Beyond the types of personalized documents that we choose to work with in our business (government form number XXX, complaint forms, service termination forms, correspondence, etc.), or the everyday types which we frequently use, across all industries (invoices, purchase orders), there are some general types of documents which are important to keep in mind when it comes to digital document data extraction projects. Let’s not forget that data extraction is used to automatically fill in metadata or as a way of accessing other business software (such as ERP or accounting software) and that it’s a job for document capture software.
1. Structured documents
These are the types of documents in which we know what information we’re going to find, and the position that that information takes within the physical dimensions of the documents (coordinates). Some examples of these documents would include general forms, government forms, passports, and identity cards (national cards, citizenship cards and any other form of identification.) As an example, Spanish identity cards contain all the same information and the information is always located in the same place. With this type of document, it’s easier to find and extract data because we know where to look for it. In this video about our capture product, we can see how, with this type of document, the same users can define templates for data extraction, intuitively showing Athento’s OCR which data to extract and the coordinates where they can be found.
2. Semi-Structured Documents
The difficulty in managing things starts to increase as the information becomes less structures. Semi-structured documents are those in which we know what information we’re going to find; we just don’t know where, exactly, we’re going to find it. One classic example of this type of document is invoices. An invoice has to include a tax registration number, an amount for sales tax, a total amount and client data, among other things. Regardless of who (or what company) it comes from, we know that an invoice is going to include this information, but nobody can guarantee that that information is going to be put in the same location by all of our suppliers. The supplier’s tax registration number could be at the right; but it could also be on the left-hand side of the document. When this happens, we know what we’re looking for; we just don’t know where to find it.

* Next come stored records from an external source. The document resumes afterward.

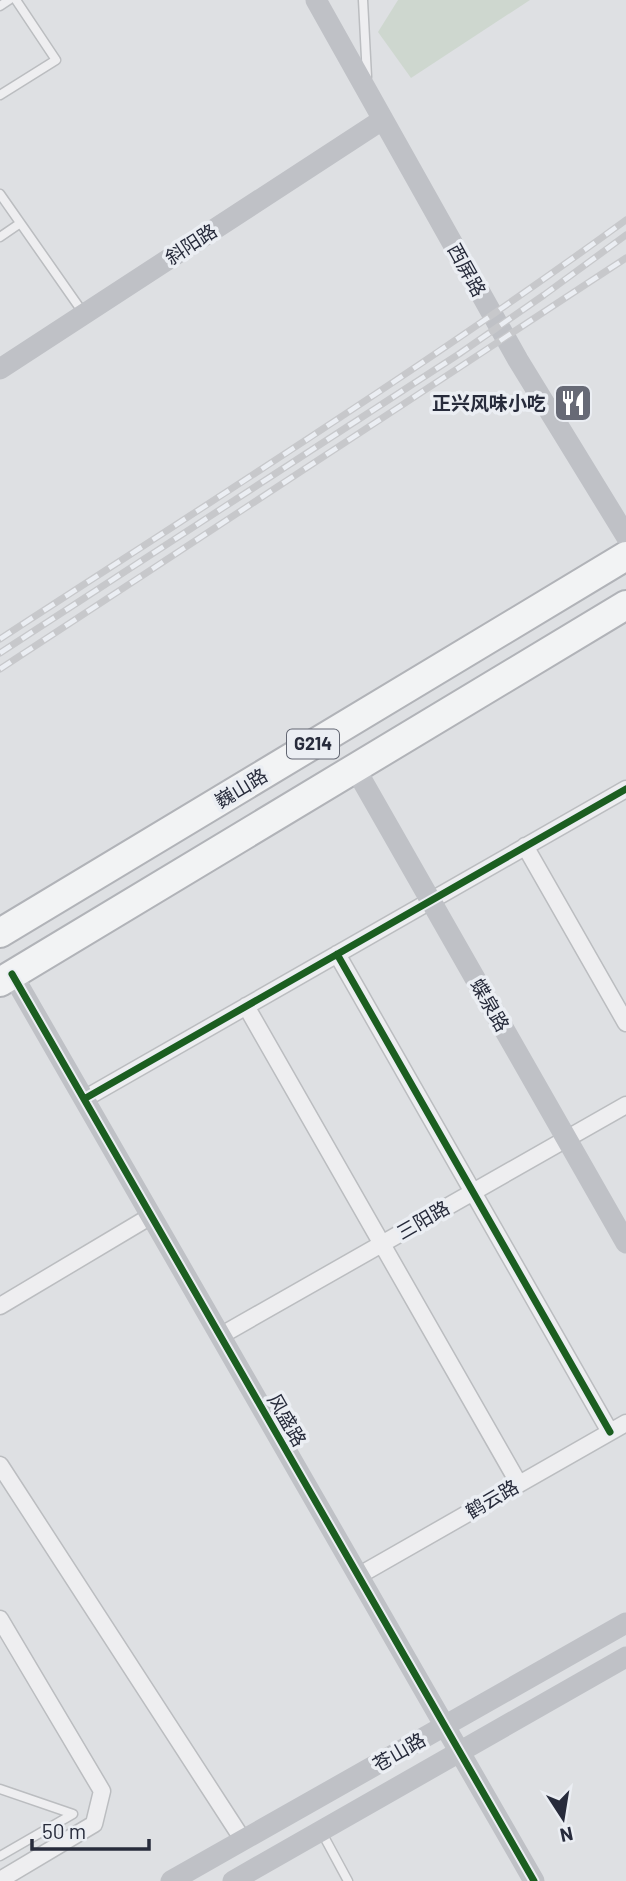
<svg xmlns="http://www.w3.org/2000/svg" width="626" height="1881" viewBox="0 0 626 1881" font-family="Barlow,'Noto Sans SC',sans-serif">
<rect width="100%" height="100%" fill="#dee0e3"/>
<path fill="#ced7cf" d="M 398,0 L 530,0 L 411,78 L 378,32 Z"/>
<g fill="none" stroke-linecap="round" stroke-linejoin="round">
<defs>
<path id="lane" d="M 363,0 L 367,77
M 0,6 L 9,0
M 0,95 L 56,60 L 16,0
M 0,194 L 84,314
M 0,237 L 19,224
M 0,1789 L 73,1814 L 0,1856
M 321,1831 L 348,1881"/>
<path id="street" d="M 525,846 L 626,1023
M 337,954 L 610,1432
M 246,1006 L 519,1484
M 84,1099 L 626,789
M 0,1306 L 151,1216
M 220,1336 L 626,1105
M 0,1465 L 243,1840
M 358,1576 L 626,1423
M 0,1619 L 102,1791 L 94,1824 L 0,1880"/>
<path id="highway" d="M 0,933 L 626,556
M 0,982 L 626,605"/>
</defs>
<use href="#lane" stroke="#bbbdc0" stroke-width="11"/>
<use href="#street" stroke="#bbbdc0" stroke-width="19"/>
<use href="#highway" stroke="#b1b3b8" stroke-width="32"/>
<use href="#lane" stroke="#eeeef0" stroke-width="8"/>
<use href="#street" stroke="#eeeef0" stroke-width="16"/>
<path stroke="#bfc1c6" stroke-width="21" d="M 316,0 L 518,360 L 626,536
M 0,369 L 382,120
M 355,768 L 626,1243
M 12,974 L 534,1881
M 171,1881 L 626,1623
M 233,1881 L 626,1657"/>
<use href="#highway" stroke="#f2f3f4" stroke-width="28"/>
<defs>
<path id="rail" d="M 0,639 C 210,502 423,368 626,220
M 0,653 L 459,354 L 544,295 L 626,235
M 0,669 L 626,258"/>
</defs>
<use href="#rail" stroke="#c7c8cb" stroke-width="7"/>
<use href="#rail" stroke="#ebeef3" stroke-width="4.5" stroke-dasharray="13" stroke-linecap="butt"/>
<defs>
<path id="cycleway" d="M 337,954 L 610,1432
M 12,974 L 534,1881
M 84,1099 L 626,789"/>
</defs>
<use href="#cycleway" stroke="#ebeef3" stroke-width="11"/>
<use href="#cycleway" stroke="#1b5e20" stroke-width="7"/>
</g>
<defs>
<symbol id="restaurant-square" viewBox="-11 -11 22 22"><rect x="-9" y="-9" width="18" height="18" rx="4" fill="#676a76" stroke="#ebeef3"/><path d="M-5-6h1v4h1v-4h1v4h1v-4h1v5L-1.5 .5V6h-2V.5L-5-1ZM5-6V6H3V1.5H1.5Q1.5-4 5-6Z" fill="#fff"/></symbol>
</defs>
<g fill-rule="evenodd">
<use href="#restaurant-square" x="551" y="381" width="44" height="44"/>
</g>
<g text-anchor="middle" stroke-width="7" stroke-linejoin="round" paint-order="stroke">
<rect fill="#ebeef3" stroke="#626672" stroke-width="2" x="287" y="729.5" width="52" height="29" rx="5"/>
<g font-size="18" font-weight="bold" fill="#272b3b">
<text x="313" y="750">G214</text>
</g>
<g font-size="19" fill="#272b3b" stroke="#ebeef3">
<text transform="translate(191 244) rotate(-33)" y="7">斜阳路</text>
<text transform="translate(467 270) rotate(61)" y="7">西屏路</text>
<text transform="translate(241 788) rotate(-31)" y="7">巍山路</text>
<text transform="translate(490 1005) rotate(60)" y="7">蝶泉路</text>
<text transform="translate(423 1220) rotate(-30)" y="7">三阳路</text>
<text transform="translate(287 1420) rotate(60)" y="7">风盛路</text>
<text transform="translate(492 1499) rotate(-30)" y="7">鹤云路</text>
<text transform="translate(399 1752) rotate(-30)" y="7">苍山路</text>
</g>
<g font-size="19" font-weight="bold" fill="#272b3b" stroke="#ebeef3" text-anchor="end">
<text x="546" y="410">正兴风味小吃</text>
</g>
</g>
<g transform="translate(563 1818) rotate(168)" stroke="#ebeef3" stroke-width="5" paint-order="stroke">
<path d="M0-5L12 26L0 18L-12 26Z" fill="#272b3b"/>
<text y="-10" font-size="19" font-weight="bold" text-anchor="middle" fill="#272b3b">N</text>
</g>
<path d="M32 1839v10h117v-10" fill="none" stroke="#272b3b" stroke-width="3.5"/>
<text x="42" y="1839" font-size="21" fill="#272b3b" stroke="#ebeef3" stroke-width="5" paint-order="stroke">50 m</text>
</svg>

The way in which we extract data from semi-structured documents can’t work in the same way as the previous example; here, we have to show the software what the information we’re looking for looks like. For example, the words “Value Added Tax” or “Sales Tax” are going to appear before the actual quantity of the tax itself. More advanced applications dedicated to data extraction and capture, such as Athento Capture, don’t just look for regular expressions within texts: they also try to contextualize the information being searched for, and indicate the relationship(s) with the smallest structures within a document, such as tables, images, paragraphs, etc.
3. Unstructured Documents
With this type of document, we don’t know what we’re looking for, much less where to find it. This is the most difficult type of document for extracting data. Included in this group are reports, letters, etc. I should clarify by saying that, according to some writers, the second group (semi-structured) doesn’t seem to exist, and documents like invoices should be included in this group.
Specifically, according to AIIM, an unstructured document meets three requirements:
- The structure of the document hasn’t been designed by the business which now wants to manage it (i.e. it’s an external document);
- The structure of these documents can vary, depending on who’s sending it (e.g. every company that sends an invoice has its own format);
- They can’t be processed by adhering to one particular template.
As you’ll have noticed, these points are more suited to the description of semi-structured documents which I’ve given you. Nonetheless, one has to consider the existence of other documents which have totally unclear structures, but which are still important for a business, such as letters of complaint, general correspondence, reports, etc. These days, extracting data from these types of documents is an arduous process which, in most cases, requires development and studying the documentation try to identify some kind of structure, or understanding, of the data which you want to extract. It also requires greater training of the system and 100% consistent application to understand? the greatest number of regular expressions. Maybe that’s the reason why, and why documents of this type aren’t frequently used within data extraction projects: unstructured documents are usually ignored.